# WHAT IS BEING ASKED
List each line in the records below that contains the string "azim", copying every such line in full.

# DATASET RECORDS
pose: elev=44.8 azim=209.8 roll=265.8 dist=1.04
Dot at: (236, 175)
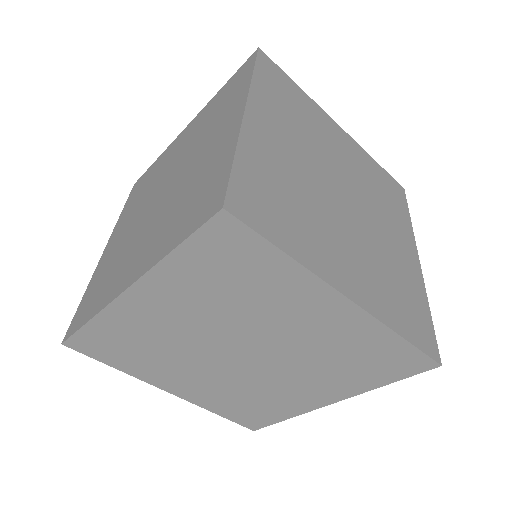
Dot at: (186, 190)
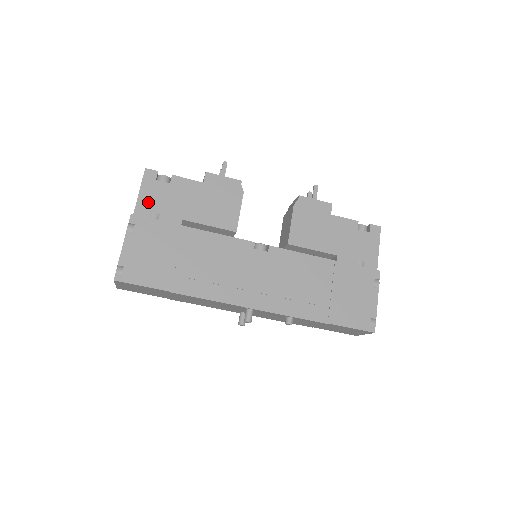
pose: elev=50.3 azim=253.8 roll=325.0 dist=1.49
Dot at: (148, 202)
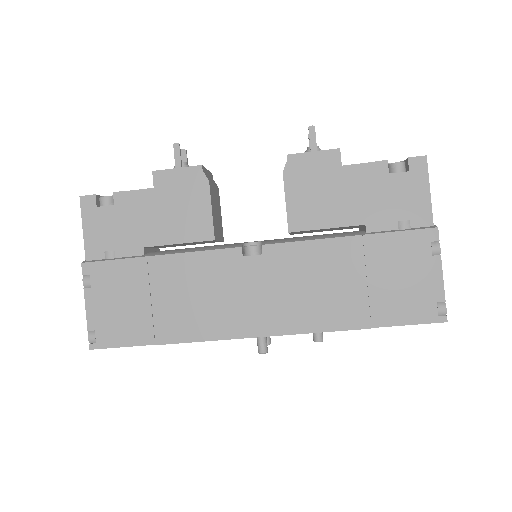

# OUTPUT BELOW
pose: elev=44.8 azim=209.8 roll=265.8 dist=1.04
pose: elev=50.3 azim=253.8 roll=325.0 dist=1.49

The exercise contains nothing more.